Candaux is best known for his work at Jaeger-LeCoultre where he was responsible for the bulk of innovations related to the maison’s chiming watches, creating the Master Minute Repeater as well as the Hybris Mechanica a ̀ Grande Sonnerie. In 2011, Candaux left Jaeger-LeCoultre and established his own independent atelier in the Vallée de Joux. He continued designing movements for various brands such as MB&F and Van Cleef & Arpels before launching his personal brand, D. Candaux.

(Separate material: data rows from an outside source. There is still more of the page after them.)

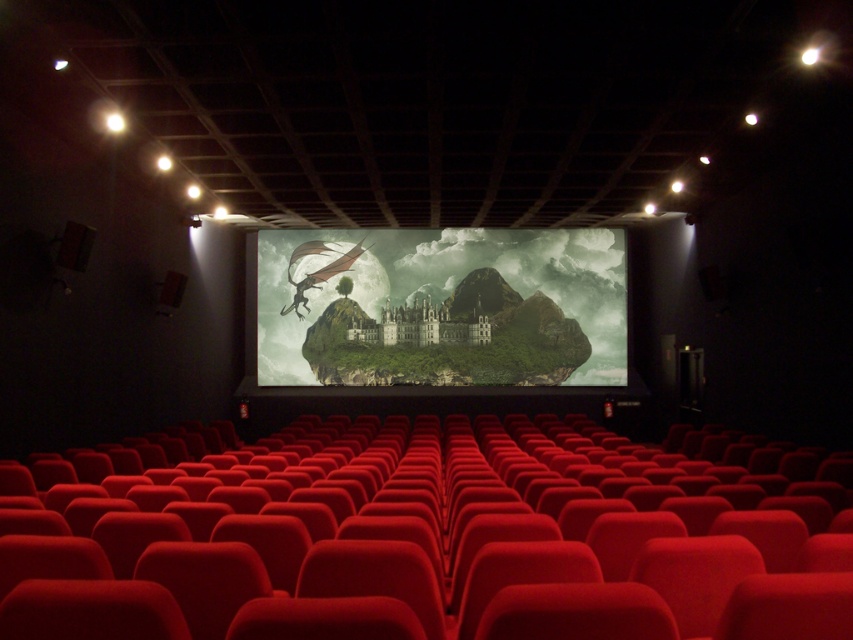
You are sitting in the velvet red seat at center and want to reach the concession stand located at the back of the theater. The theater has a clear path from your seat to the back. If you walk straight backward from your seat, will you reach the concession stand before walking 12 feet?

The velvet red seat at center is 10.29 feet from viewer. Since the distance to walk backward is 10.29 feet, which is less than 12 feet, you will reach the concession stand before walking 12 feet.

You are planning to place a large popcorn bucket on the available space between the velvet red seat at center and the green matte island at center. Based on their widths, which object should you place the popcorn bucket closer to?

The velvet red seat at center has a lesser width compared to the green matte island at center. Therefore, you should place the popcorn bucket closer to the velvet red seat at center to ensure it fits properly.

You are sitting in the velvet red seat at center and want to move to the green matte island at center. Which direction should you walk to reach it?

The velvet red seat at center is to the left of the green matte island at center, so you should walk to the right to reach it.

The watch to own: D. Candaux 1740 Half Hunter
Having spent two decades at Jaeger-LeCoultre before joining Cabestan in 2008, Coudray is responsible for creating some of the most definitive tourbillon movements of the early 2000s, including the Jaeger-LeCoultre Gyrotourbillon and the Cabestan Winch Vertical Tourbillon. Today he runs the complications workshop TEC Ebauches. His more recent breakthrough in multi-axis tourbillon design was the use of a 19th-century Potter escapement to increase its speed, which has been adapted in both the Purnell Spherion Tourbillon and the MB&F LM Thunderdome.
The watch to own: MB&F LM Thunderdome
Following a decade-long stint at IWC, Jean-François Mojon founded complications specialist Chronode in 2005 and has been involved in the design and development of movements for a diverse range of brands, from Hermès to MB&F to Urban Jürgensen. Indeed, he was the man behind the acclaimed Hermès Arceau L’heure de la Lune as well as the Urban Jürgensen Chronometer P8, the first wristwatch to incorporate a pivoted detent escapement.
The watch to own: Hermès Arceau L’heure de la Lune
In 2004, Richard and Maria Habring created their own brand, Habring2, in Austria, after several years of designing complications for prestigious brands. Habring2 is well-known for designing complex movements but presenting them in an unassuming display. Their complications include the patented Crown Operation System (COS), where the chronograph function is operable through the crown, without any pushers. The Doppel 2.0, a split seconds chronograph, was later followed by the Perpetual-Doppel, a perpetual calendar with a monopusher split seconds chronograph. Other Habring2 complications include the Foudroyante or “flying seconds” and an in-house movement with a jumping seconds mechanism.